Screen Shot 2016-05-20 at 9.40.38 AM
E-mail Offer dari NTU
Screen Shot 2016-05-20 at 9.41.33 AM
E-mail resmi beasiswa dari RSIS

Memang tidak akan ada yang pernah tahu ke mana langkah awal selanjutnya dalam hidup. Tidak pernah terbesitkan dalam benak saya bahwa saya akan melanjutkan studi pascasarjana di Singapura. Tapi saya yakin ini akan menjadi jalan terbaik untuk saya.

Untuk teman-teman yang sedang mencari beasiswa, jangan putus asa karena sebenarnya banyak program beasiswa yang tersedia.

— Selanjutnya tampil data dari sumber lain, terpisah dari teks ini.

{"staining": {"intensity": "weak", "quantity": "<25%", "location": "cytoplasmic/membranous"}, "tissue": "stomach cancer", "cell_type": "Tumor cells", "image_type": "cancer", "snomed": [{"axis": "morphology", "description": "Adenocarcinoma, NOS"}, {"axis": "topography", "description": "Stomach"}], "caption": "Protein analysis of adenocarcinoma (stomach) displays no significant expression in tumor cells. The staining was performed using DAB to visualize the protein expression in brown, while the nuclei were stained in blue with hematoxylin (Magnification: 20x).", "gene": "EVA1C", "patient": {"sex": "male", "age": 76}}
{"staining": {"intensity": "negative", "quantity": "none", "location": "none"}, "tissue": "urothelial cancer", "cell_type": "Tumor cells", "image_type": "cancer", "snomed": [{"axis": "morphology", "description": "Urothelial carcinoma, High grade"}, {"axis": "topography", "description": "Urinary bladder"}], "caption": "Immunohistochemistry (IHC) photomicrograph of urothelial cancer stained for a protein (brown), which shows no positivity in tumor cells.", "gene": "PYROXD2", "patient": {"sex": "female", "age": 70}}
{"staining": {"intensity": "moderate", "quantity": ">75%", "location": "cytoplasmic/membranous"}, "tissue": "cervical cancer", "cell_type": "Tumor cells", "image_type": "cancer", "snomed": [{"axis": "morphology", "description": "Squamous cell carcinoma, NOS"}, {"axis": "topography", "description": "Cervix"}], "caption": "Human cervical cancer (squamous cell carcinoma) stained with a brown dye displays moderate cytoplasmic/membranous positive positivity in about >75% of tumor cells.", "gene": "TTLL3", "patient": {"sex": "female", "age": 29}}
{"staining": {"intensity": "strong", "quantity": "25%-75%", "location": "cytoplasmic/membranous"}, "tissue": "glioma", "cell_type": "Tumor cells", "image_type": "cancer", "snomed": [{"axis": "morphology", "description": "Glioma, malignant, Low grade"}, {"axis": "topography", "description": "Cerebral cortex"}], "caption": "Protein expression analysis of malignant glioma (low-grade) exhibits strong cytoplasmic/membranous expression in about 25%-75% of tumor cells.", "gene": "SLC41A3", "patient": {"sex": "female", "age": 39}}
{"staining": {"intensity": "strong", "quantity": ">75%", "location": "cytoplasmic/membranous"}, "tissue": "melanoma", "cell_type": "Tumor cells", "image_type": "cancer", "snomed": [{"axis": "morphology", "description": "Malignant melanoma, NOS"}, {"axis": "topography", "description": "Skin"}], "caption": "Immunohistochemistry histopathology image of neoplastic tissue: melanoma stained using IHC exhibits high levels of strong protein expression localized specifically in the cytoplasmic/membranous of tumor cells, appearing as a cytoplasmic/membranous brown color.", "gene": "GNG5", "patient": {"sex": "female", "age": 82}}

Hal yang perlu anda lakukan hanyalah mencari informasi sebanyak mungkin dan tidak terpaku pada satu jenis beasiswa saja.

3 thoughts on “Mengejar Beasiswa, dari LPDP hingga RSIS Singapura

  1. Senang sekali bisa menemukan blog ini. Berharap bisa menjalin kontak sebagai saluran informasi bagi saya dalam berburu peluang beasiswa di rsis. Saya sangat tertarik pada studi pertahanan khususnya keamanan maritim . Saat ini saya studi magister konsentrasi maritime security. Trims

  2. Senang sekali rasanya membaca blog yang sangat memotivasi ini. Bismillah, doakan saya yaa teman-teman semoga saya bisa melanjutkan jejak jejak study di Singapura. Terimakasih kak Aya, sangat memotivasi saya.